Sandwich structures are widely used in engineering as lightweight and high-strength materials. In recent years, there has been increasing attention toward new design ideas aimed at improving the adaptability and variability of sandwich structures for broader applications. This paper proposes a new stretchable sandwich structure. Experiments and finite element methods are conducted to provide the influence of stretchable design on the mechanical properties of traditional sandwich structures. Then, three novel stretchable sandwich structures with 3D lattice core layers are also designed to explore the applicability of this method. The results demonstrate that the stress and energy absorption capacity of stretchable lattice sandwich structures remains essentially constant. In addition, stretchable sandwich structures possess the capability of in-plane deformation and active bending.
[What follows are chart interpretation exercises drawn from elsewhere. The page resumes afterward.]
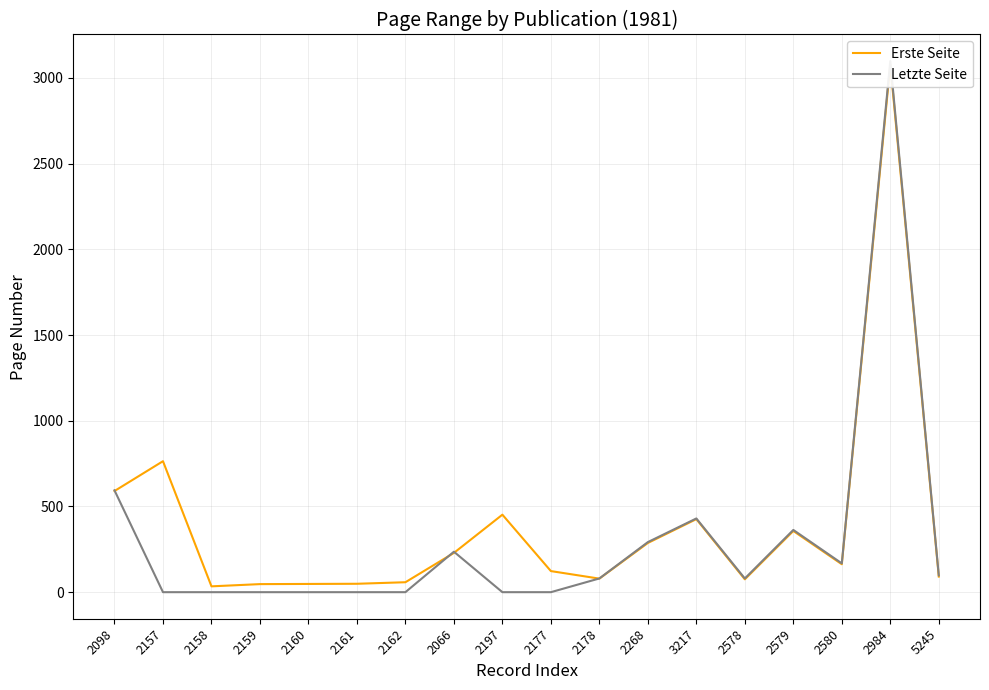

What is the maximum value shown in the chart?

3098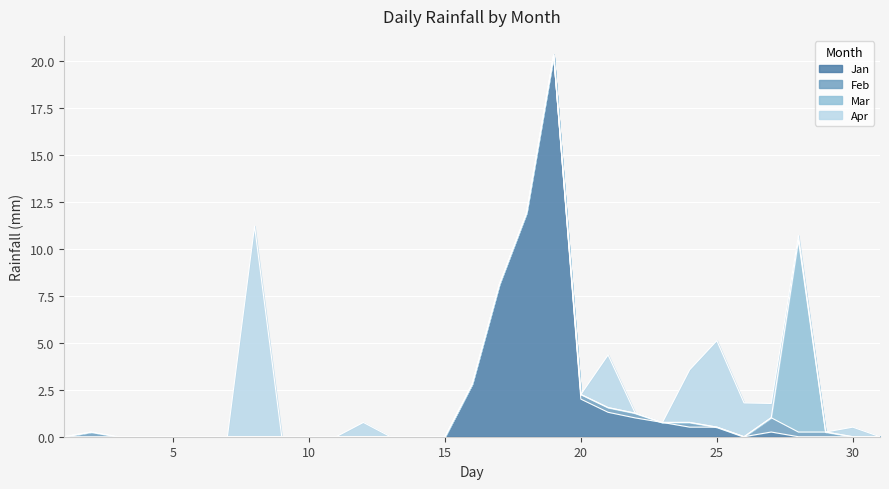

Where do Jan and Mar first cross each other?

27 and 28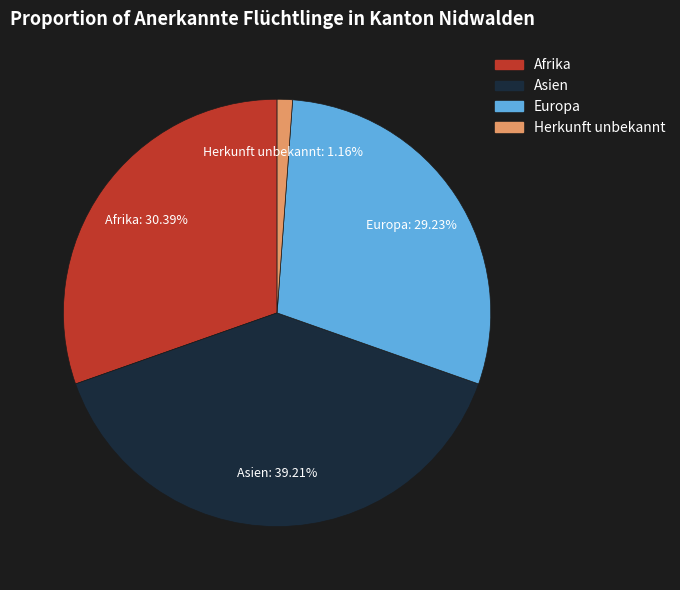

To the nearest percent, what portion does Afrika represent?

30%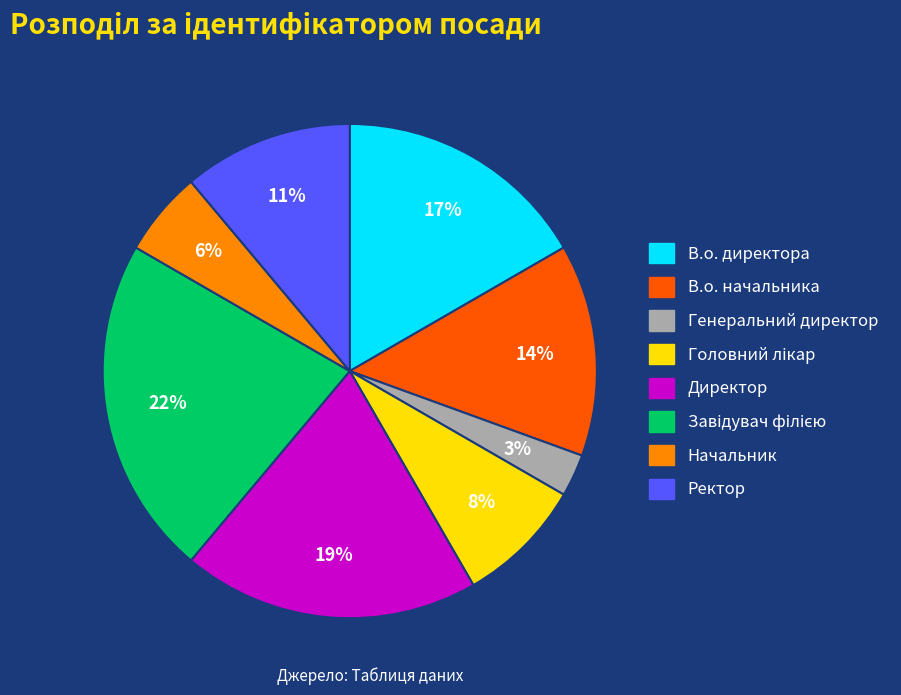

Is there a majority slice in this chart?

No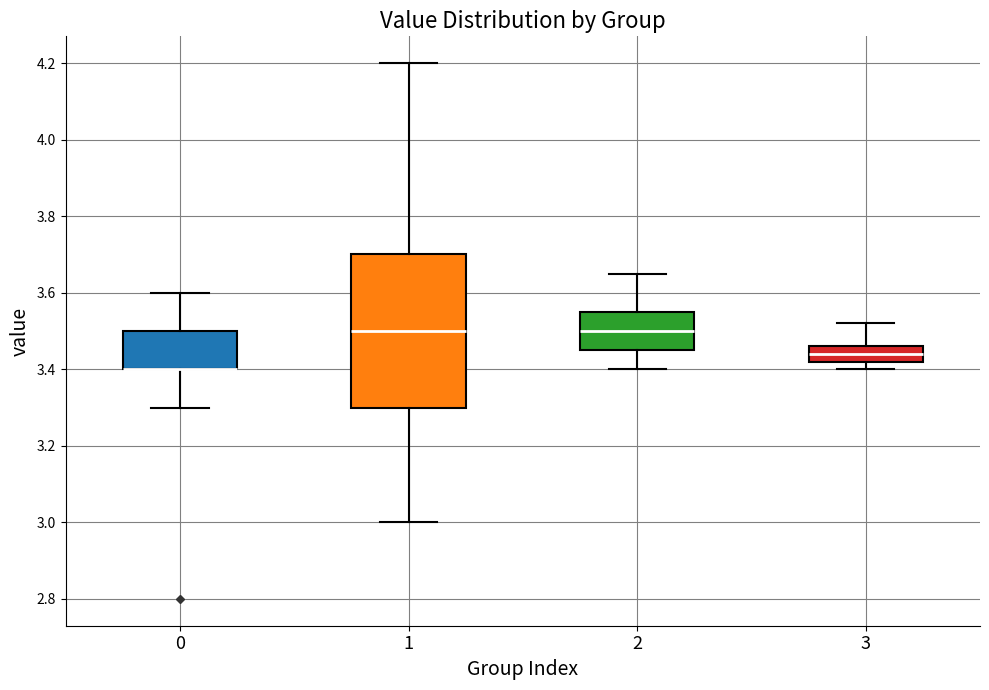

Where is the upper edge of the box at x = 0 on the y-axis? The values are not printed on the chart, so give them approximately, as read against the axis.

3.50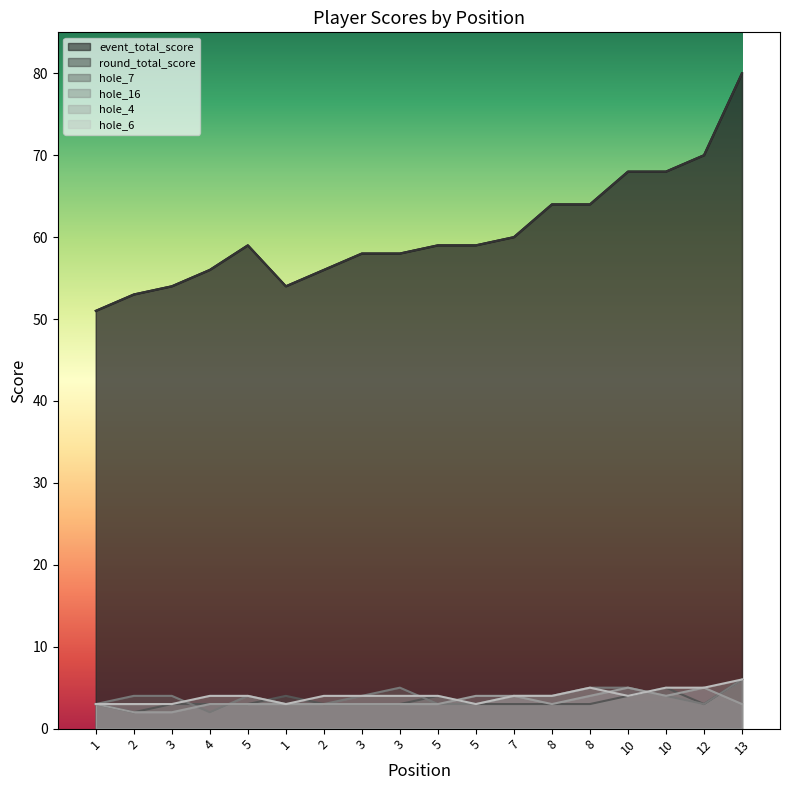

The value of hole_16 at 8 is 1. True or false?

False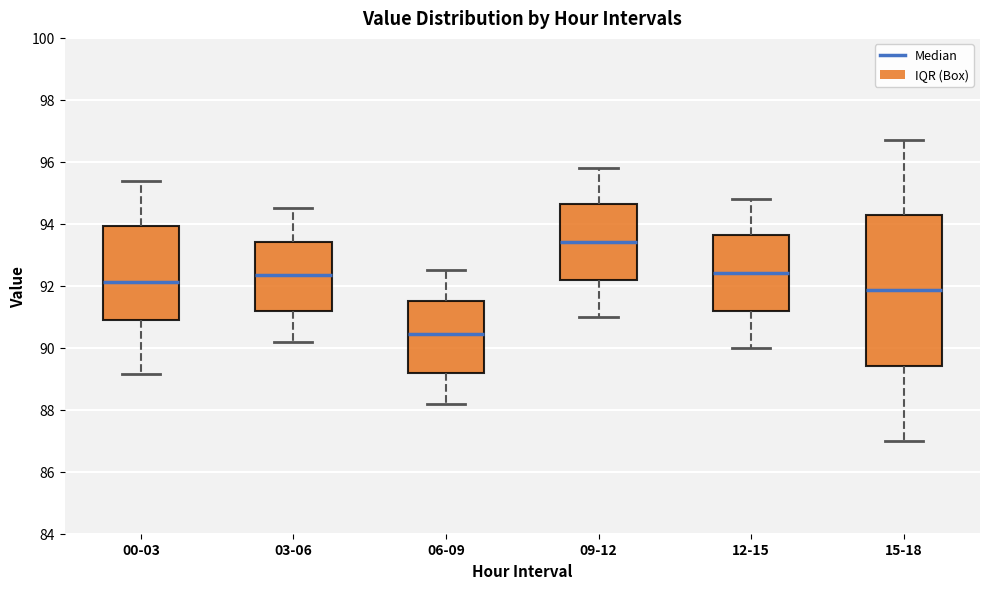

Where does the lower whisker of the box for 12-15 end on the y-axis? The values are not printed on the chart, so give them approximately, as read against the axis.

90.0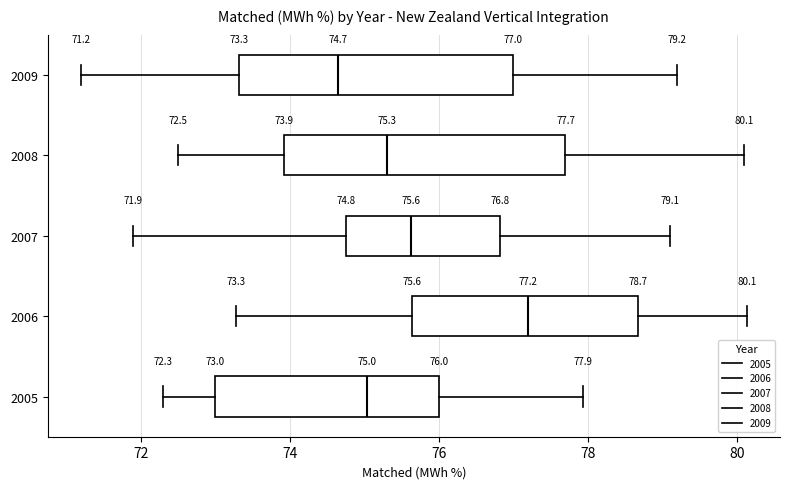

Which box's median line is the furthest to the left?

2009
By combining the functional characteristics of sandwich structures and rotating polygons, stretchable sandwich structures can adjust their surface area, porosity, and in-plane negative Poisson's ratio effect while maintaining bearing capacity. This study suggests improvements in the utilization and adaptive capacity of sandwich structures in defense engineering and other applications by overcoming the problem of limited deformation faced by traditional sandwich structures.

Automated summary

This paper proposes a new stretchable sandwich structure and investigates its influence on the mechanical properties of traditional sandwich structures through experiments and finite element methods. The results show that the stretchable sandwich structures have good stress and energy absorption capacity, as well as the ability of in-plane deformation and active bending. Furthermore, by combining the functional characteristics of sandwich structures and rotating polygons, the stretchable sandwich structures can adjust their surface area, porosity, and in-plane negative Poisson's ratio effect while maintaining bearing capacity.